[Saved data entries]

⟨

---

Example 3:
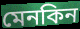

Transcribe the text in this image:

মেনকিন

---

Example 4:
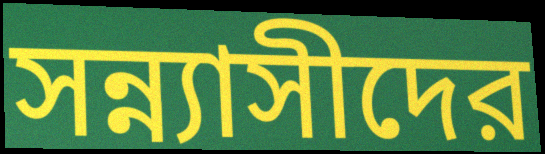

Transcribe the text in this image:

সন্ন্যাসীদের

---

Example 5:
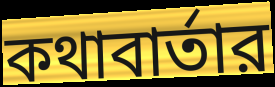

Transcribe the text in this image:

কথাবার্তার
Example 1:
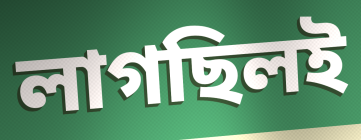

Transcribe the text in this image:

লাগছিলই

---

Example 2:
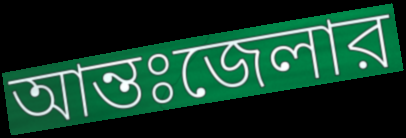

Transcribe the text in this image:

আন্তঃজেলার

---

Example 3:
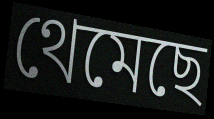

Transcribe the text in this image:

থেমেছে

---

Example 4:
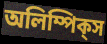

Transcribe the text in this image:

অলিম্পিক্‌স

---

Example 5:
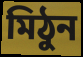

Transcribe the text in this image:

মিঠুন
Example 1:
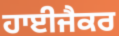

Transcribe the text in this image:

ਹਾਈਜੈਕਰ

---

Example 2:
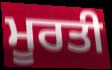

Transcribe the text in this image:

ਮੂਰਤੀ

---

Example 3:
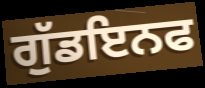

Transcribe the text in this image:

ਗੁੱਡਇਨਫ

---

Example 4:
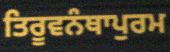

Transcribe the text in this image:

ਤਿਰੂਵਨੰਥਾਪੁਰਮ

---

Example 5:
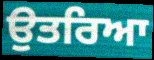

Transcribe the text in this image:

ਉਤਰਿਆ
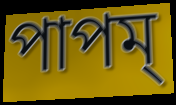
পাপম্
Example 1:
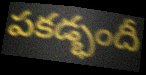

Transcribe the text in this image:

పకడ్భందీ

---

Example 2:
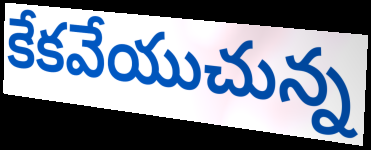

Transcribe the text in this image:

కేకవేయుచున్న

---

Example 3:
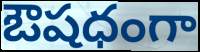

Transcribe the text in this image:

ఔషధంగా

⟩

Reproduce the data in full. Do not carry over any picture.

---

Example 3:

Transcribe the text in this image:

মেনকিন

---

Example 4:

Transcribe the text in this image:

সন্ন্যাসীদের

---

Example 5:

Transcribe the text in this image:

কথাবার্তার
Example 1:

Transcribe the text in this image:

লাগছিলই

---

Example 2:

Transcribe the text in this image:

আন্তঃজেলার

---

Example 3:

Transcribe the text in this image:

থেমেছে

---

Example 4:

Transcribe the text in this image:

অলিম্পিক্‌স

---

Example 5:

Transcribe the text in this image:

মিঠুন
Example 1:

Transcribe the text in this image:

ਹਾਈਜੈਕਰ

---

Example 2:

Transcribe the text in this image:

ਮੂਰਤੀ

---

Example 3:

Transcribe the text in this image:

ਗੁੱਡਇਨਫ

---

Example 4:

Transcribe the text in this image:

ਤਿਰੂਵਨੰਥਾਪੁਰਮ

---

Example 5:

Transcribe the text in this image:

ਉਤਰਿਆ
পাপম্
Example 1:

Transcribe the text in this image:

పకడ్భందీ

---

Example 2:

Transcribe the text in this image:

కేకవేయుచున్న

---

Example 3:

Transcribe the text in this image:

ఔషధంగా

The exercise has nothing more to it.